Now we have 100 messages:

persist1

Let’s simulate a server reboot:

parsist2

Following the reboot, it’s gone:

persist3

Admittedly, that doesn’t sound very durable!

Why?

The reason for this, is that the durability of the queue doesn’t affect the durability of the message. At least, if the queue is durable, it doesn’t make the message so.

How can it be made persistent?

Let’s change our send code a little:


private static void SendNewMessage(string message)
{
    var factory = new ConnectionFactory() { HostName = "localhost" };
    using (var connection = factory.CreateConnection())
    using (var channel = connection.CreateModel())
    {
        Dictionary<string, object> args = 
            DeadLetterHelper.CreateDeadLetterQueue(channel,
            "dl.exchange", "dead-letter", "DeadLetterQueue");
 
        var result = channel.QueueDeclare("NewQueue", true, false, false, args);
        Console.WriteLine(result);
 
        IBasicProperties prop = channel.CreateBasicProperties();
        prop.Persistent = true;
 
        channel.BasicPublish("", "NewQueue", prop, Encoding.UTF8.GetBytes(message));                
 
    }
}

The only difference is the addition of the IBasicProperties parameter. The Persistent flag is set. Now we’ll re run the same test; here’s the messages:

persist4

And after restarting the service:

persist5

As you can see, the messages are still there, and you can see the time difference where they’re been restored to the queue after a failure.

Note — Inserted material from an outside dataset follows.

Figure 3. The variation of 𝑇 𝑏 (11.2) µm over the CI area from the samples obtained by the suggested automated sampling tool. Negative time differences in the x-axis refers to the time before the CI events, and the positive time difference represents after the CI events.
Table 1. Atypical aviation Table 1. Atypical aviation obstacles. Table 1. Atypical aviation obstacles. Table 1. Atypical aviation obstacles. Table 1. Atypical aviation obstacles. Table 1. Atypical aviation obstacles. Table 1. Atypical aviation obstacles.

Speed – Introducing BenchmarkDotNet

I suppose the main question here is what price do you pay for durability. This gives me a chance to play with a new tool that I heard about a little while ago: BenchmarkDotNet.

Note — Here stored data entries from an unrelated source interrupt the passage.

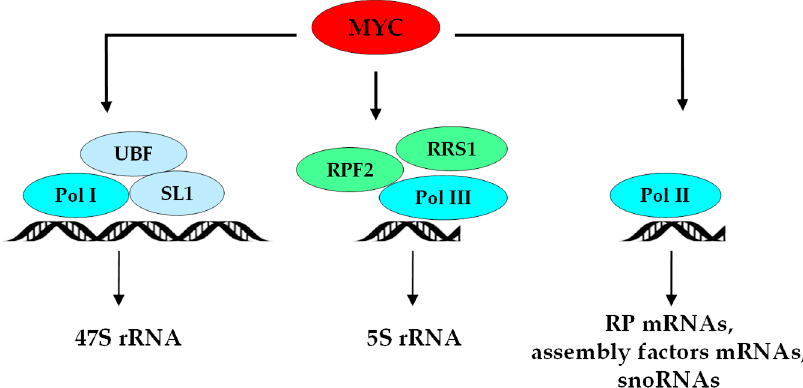
Figure 1. Regulation of early transcriptional steps of ribosome biogenesis in CRC. MYC is overexpressed in colorectal tumor cells, binds to rDNA sequences, and in cooperation with UBF and SL1 factors, leads to the hyperactivation of RNA pol I-mediated synthesis of the 47S rRNA precursor [84]. MYC, in cooperation with RPF2 and RRS1, activates RNA pol II-mediated transcription of genes coding for ribosomal assembly factors and RPs, as well as RNA pol III-mediated synthesis of 5S rRNA [57]. Overexpression of the three rRNA polymerases and the associated factors is frequent in CRC [80–83]. Together with RPF2 (protein ribosome production factor 2 homolog), RRS1 cooperates with POL III and drives 5S rRNA synthesis, while POL II activates ribosomal proteins and assembly factors mRNAs and snoRNAs synthesis.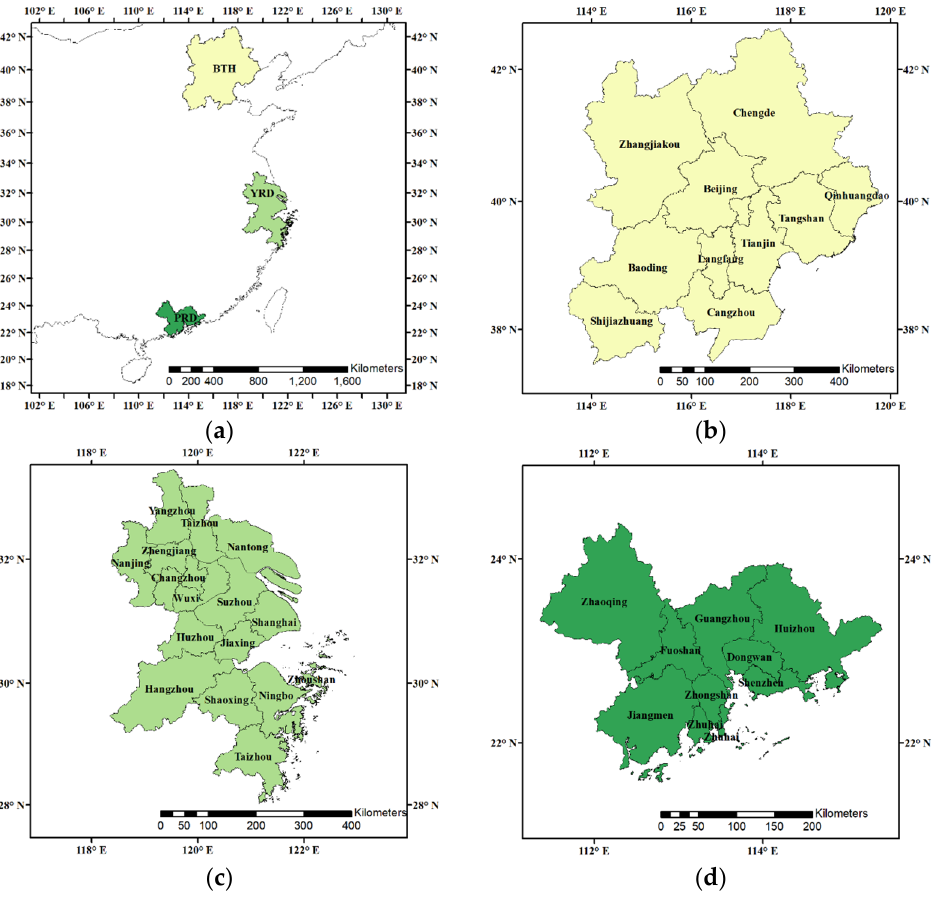
Figure 1. The distribution and composition of China’s three major urban agglomerations ( a ), the 10 cities in BTH ( b ), the 16 cities in YRD ( c ), and the 9 cities in PRD ( d ).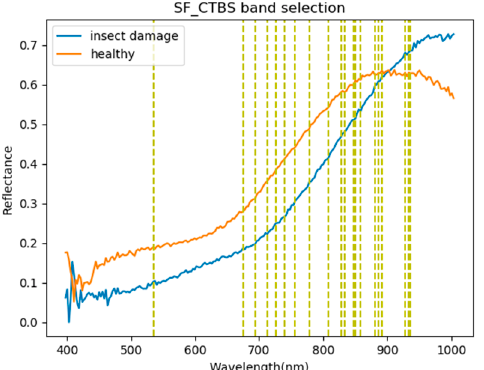
Figure 13. Visualization of the SF_CTBS band selection results. The first five bands are 936, 858, 534, 927, and 693 nm.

It’s quite straightforward to use, just add the NuGet package:

Install-Package BenchmarkDotNet

There’s a bit of refactoring; I effectively ripped out the send and called it from a separate class:


class Program
{        
    static void Main(string[] args)
    {
        BenchmarkRunner.Run<SpeedTest>();
    }
}
 
public class SpeedTest
{
    [Benchmark]
    public void SendNewMessagePersist()
    {
        MessageHelper helper = new MessageHelper();
        helper.SendStringMessage("Test", "NewQueue", true);
    }
 
    [Benchmark]
    public void SendNewMessageNonPersist()
    {
        MessageHelper helper = new MessageHelper();
        helper.SendStringMessage("Test", "NewQueue", false);
    }
 
 
}

I then ran this:

persist6

And it produced this:

persist7

So, it is a bit slower to persist the message. I’m not sure how helpful this information is: I probably could have guessed that persisting the message would have been slower beforehand. Having said that, I am quite impressed with BenchMarkDotNet!